Please restate the listing below in full, word for word.

════════════════════

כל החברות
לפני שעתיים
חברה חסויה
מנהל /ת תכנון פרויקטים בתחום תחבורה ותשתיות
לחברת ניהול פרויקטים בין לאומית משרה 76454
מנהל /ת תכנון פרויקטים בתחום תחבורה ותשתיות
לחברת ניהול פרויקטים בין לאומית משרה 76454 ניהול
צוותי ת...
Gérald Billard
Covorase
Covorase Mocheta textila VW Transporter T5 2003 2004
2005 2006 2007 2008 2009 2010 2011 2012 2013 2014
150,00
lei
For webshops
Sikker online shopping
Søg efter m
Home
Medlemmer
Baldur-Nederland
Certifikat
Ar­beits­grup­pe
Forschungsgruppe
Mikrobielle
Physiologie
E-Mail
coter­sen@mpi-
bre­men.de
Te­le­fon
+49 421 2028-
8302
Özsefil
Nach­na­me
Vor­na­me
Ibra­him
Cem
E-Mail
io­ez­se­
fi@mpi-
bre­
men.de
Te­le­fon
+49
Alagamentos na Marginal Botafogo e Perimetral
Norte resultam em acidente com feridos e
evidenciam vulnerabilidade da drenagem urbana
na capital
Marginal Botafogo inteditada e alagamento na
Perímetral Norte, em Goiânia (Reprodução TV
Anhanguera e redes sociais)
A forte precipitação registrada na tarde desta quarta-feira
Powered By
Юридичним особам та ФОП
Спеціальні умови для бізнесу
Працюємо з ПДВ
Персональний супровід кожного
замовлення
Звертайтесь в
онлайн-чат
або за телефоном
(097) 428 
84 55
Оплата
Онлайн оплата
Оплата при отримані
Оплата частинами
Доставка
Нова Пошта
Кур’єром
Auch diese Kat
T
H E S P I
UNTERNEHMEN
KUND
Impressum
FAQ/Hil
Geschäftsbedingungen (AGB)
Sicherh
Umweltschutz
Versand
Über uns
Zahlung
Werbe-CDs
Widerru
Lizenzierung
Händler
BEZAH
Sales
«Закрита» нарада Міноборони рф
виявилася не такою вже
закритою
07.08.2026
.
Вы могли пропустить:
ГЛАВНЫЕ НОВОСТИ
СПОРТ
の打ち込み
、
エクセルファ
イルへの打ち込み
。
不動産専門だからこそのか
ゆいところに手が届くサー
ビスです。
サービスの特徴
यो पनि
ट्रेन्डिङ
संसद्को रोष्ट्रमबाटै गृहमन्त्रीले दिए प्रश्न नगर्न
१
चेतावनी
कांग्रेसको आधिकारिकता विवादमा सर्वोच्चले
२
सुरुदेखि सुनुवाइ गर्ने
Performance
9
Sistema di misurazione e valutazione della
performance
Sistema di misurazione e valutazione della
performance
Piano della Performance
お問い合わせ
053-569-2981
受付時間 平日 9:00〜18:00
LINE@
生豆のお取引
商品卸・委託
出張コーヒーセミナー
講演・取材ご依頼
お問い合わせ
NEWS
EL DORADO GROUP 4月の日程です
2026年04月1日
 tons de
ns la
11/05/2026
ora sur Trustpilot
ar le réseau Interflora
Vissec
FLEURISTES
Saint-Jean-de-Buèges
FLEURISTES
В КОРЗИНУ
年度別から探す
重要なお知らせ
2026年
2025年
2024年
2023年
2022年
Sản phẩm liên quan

════════════════════

**The completed task**
כל החברות
לפני שעתיים
חברה חסויה
מנהל /ת תכנון פרויקטים בתחום תחבורה ותשתיות
לחברת ניהול פרויקטים בין לאומית משרה 76454
מנהל /ת תכנון פרויקטים בתחום תחבורה ותשתיות
לחברת ניהול פרויקטים בין לאומית משרה 76454 ניהול
צוותי ת...
Gérald Billard
Covorase
Covorase Mocheta textila VW Transporter T5 2003 2004
2005 2006 2007 2008 2009 2010 2011 2012 2013 2014
150,00
lei
For webshops
Sikker online shopping
Søg efter m
Home
Medlemmer
Baldur-Nederland
Certifikat
Ar­beits­grup­pe
Forschungsgruppe
Mikrobielle
Physiologie
E-Mail
coter­sen@mpi-
bre­men.de
Te­le­fon
+49 421 2028-
8302
Özsefil
Nach­na­me
Vor­na­me
Ibra­him
Cem
E-Mail
io­ez­se­
fi@mpi-
bre­
men.de
Te­le­fon
+49
Alagamentos na Marginal Botafogo e Perimetral
Norte resultam em acidente com feridos e
evidenciam vulnerabilidade da drenagem urbana
na capital
Marginal Botafogo inteditada e alagamento na
Perímetral Norte, em Goiânia (Reprodução TV
Anhanguera e redes sociais)
A forte precipitação registrada na tarde desta quarta-feira
Powered By
Юридичним особам та ФОП
Спеціальні умови для бізнесу
Працюємо з ПДВ
Персональний супровід кожного
замовлення
Звертайтесь в
онлайн-чат
або за телефоном
(097) 428 
84 55
Оплата
Онлайн оплата
Оплата при отримані
Оплата частинами
Доставка
Нова Пошта
Кур’єром
Auch diese Kat
T
H E S P I
UNTERNEHMEN
KUND
Impressum
FAQ/Hil
Geschäftsbedingungen (AGB)
Sicherh
Umweltschutz
Versand
Über uns
Zahlung
Werbe-CDs
Widerru
Lizenzierung
Händler
BEZAH
Sales
«Закрита» нарада Міноборони рф
виявилася не такою вже
закритою
07.08.2026
.
Вы могли пропустить:
ГЛАВНЫЕ НОВОСТИ
СПОРТ
の打ち込み
、
エクセルファ
イルへの打ち込み
。
不動産専門だからこそのか
ゆいところに手が届くサー
ビスです。
サービスの特徴
यो पनि
ट्रेन्डिङ
संसद्को रोष्ट्रमबाटै गृहमन्त्रीले दिए प्रश्न नगर्न
१
चेतावनी
कांग्रेसको आधिकारिकता विवादमा सर्वोच्चले
२
सुरुदेखि सुनुवाइ गर्ने
Performance
9
Sistema di misurazione e valutazione della
performance
Sistema di misurazione e valutazione della
performance
Piano della Performance
お問い合わせ
053-569-2981
受付時間 平日 9:00〜18:00
LINE@
生豆のお取引
商品卸・委託
出張コーヒーセミナー
講演・取材ご依頼
お問い合わせ
NEWS
EL DORADO GROUP 4月の日程です
2026年04月1日
 tons de
ns la
11/05/2026
ora sur Trustpilot
ar le réseau Interflora
Vissec
FLEURISTES
Saint-Jean-de-Buèges
FLEURISTES
В КОРЗИНУ
年度別から探す
重要なお知らせ
2026年
2025年
2024年
2023年
2022年
Sản phẩm liên quan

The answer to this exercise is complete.